### Reading passage
I have ordered from modchipsdirect before without incident of being scammed or anything. Same with 3dsgamerworld. I haven't used digitopz, so I can't really say.

http://www.resellerratings.com/store/Digitopz
There are only 2 reviews, so far it doesn't look like it is a scam site.

http://shoptemp.net/shop/digitopz.html
Seems ok from other gbatemp ppl.


If your going to try and order from 3dsgamerworld, use the estimate shipping to see if they ship to mexico when your on the shopping cart page or you can PM https://gbatemp.net/members/3dsgamerworld-com.358893/ if you got a problem with your order.


----------



## Scarecrow B (Dec 30, 2015)

Thanks for the info, I think I'll wait until modchipsdirect has stock since they sell the card for less $$ than 3dsgamerworld.


----------



## how_do_i_do_that (Dec 30, 2015)

The 79.99 price is a pre-order price.

In the description on the modchipsdirect page for the sky3ds+.


> Cost at this point is unknown, however we are pretty sure we will need to sell for $89.99 when it is released.So 79.99 is a preorder price ONLY and we will honor it even if its below cost



Your likely to pay closer to the 90 bucks rather than the 79.99 price for it. Everyone else has it for around 87 bucks range. I am telling you this right now so you don't consider getting charged 90 bucks instead as a bait and switch ploy of some kind when it does get listed as in stock.


----------



## gameboy (Dec 30, 2015)

### Required tasks
1. Copy the passage of the forum thread above about buying the Sky3DS+ card that lies between "If your going" and "B (Dec 30, 2015)", inclusive, word for word.
2. Pick up the forum thread above about buying the Sky3DS+ card from where it stops, and keep it apart from the items that follow.

### Data
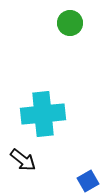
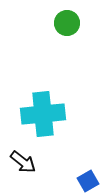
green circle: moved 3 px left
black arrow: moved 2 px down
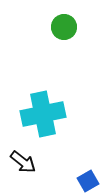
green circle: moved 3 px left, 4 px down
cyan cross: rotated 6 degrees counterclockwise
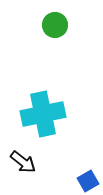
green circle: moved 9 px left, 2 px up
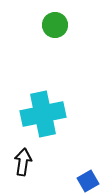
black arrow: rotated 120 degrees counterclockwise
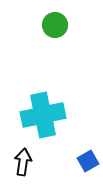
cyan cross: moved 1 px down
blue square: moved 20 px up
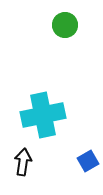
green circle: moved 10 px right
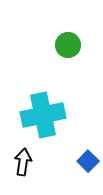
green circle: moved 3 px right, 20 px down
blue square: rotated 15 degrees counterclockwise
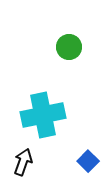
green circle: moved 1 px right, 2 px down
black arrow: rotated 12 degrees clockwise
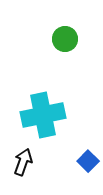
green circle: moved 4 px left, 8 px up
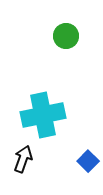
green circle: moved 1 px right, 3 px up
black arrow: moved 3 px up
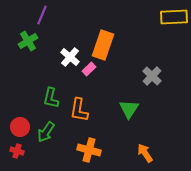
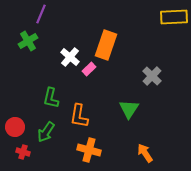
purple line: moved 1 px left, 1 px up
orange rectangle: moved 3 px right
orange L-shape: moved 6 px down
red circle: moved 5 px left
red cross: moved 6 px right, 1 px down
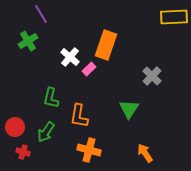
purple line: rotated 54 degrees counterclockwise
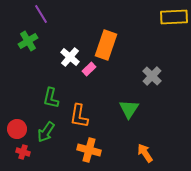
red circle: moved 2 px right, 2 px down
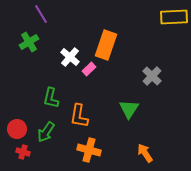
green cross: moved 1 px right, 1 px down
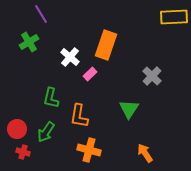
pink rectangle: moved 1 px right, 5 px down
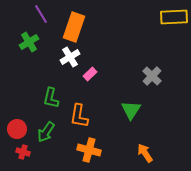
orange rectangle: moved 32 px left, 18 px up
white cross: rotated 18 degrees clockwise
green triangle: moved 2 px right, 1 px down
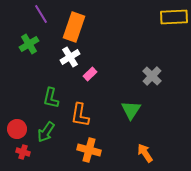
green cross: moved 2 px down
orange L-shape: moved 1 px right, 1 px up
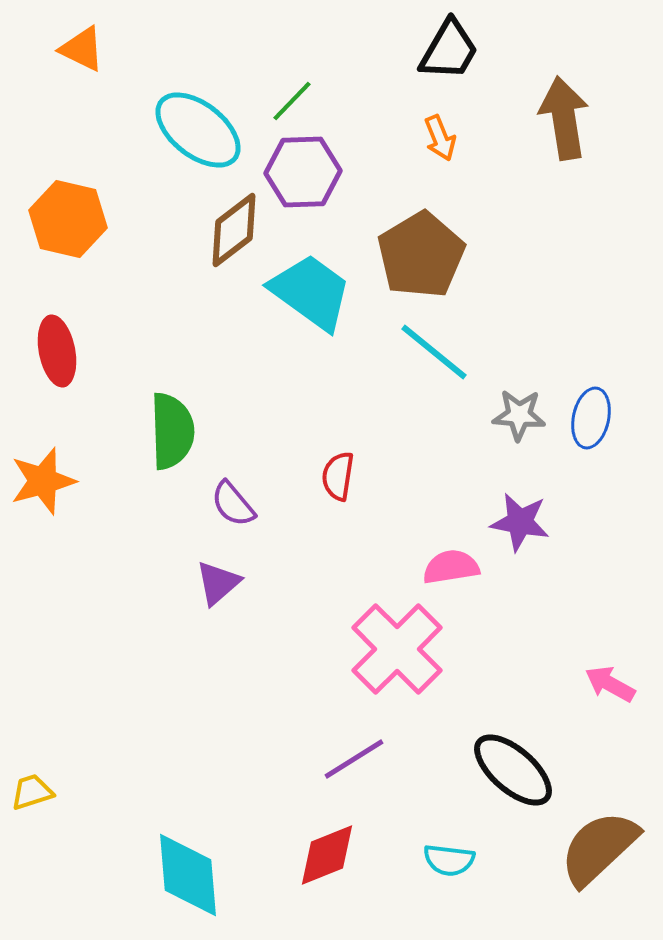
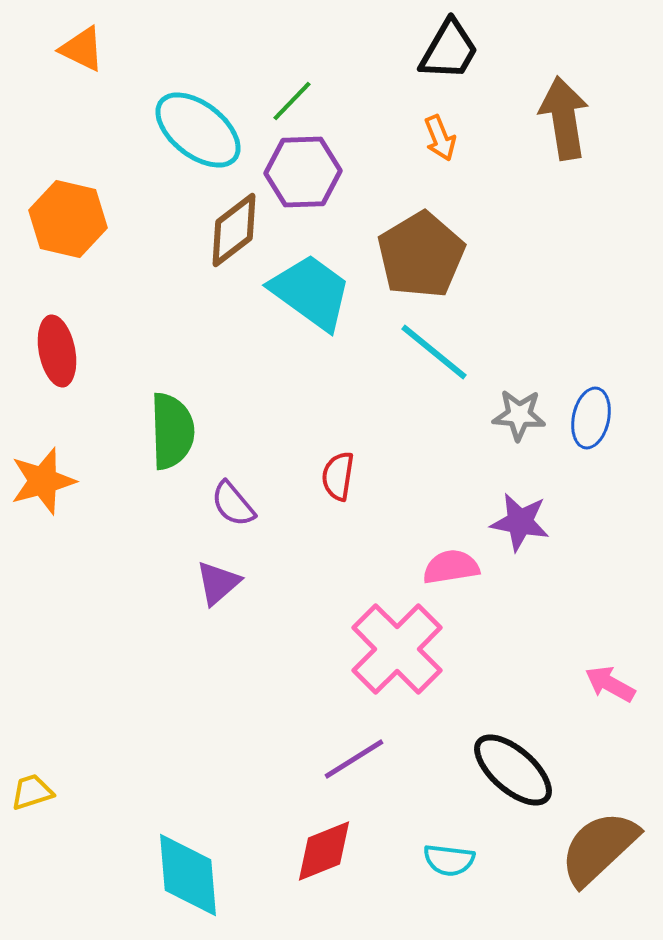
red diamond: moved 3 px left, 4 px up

### Exercise results
1.
If your going to try and order from 3dsgamerworld, use the estimate shipping to see if they ship to mexico when your on the shopping cart page or you can PM https://gbatemp.net/members/3dsgamerworld-com.358893/ if you got a problem with your order.


----------



## Scarecrow B (Dec 30, 2015)

2.
i ordered three times from mcd and they are the fastest shipping from my own experience with no problem


----------



## Scarecrow B (Dec 30, 2015)

how_do_i_do_that said:


> The 79.99 price is a pre-order price.
> 
> In the description on the modchipsdirect page for the sky3ds+.
> 
> ...



Wow, I didn’t read that, you are right. Anyway, I'll wait until it is in stock and then I'll buy from the less expensive (between modchipsdirect and 3dsgamerworld).


----------



## Scarecrow B (Dec 30, 2015)

Well apparently 3dsgamerword don't accept mastercard or prepaid visa, only regular visa, so I guess I'll have to wait for modchisdirect since I only have mastercard and prepaid visa cards.


----------



## how_do_i_do_that (Dec 30, 2015)

Prepaid card from mexico are likely the same as the US prepaid cards, only for domestic use only. You might want to check the prepaid card terms of use and see if they support international purchases while you wait to place your order with modchipsdirect.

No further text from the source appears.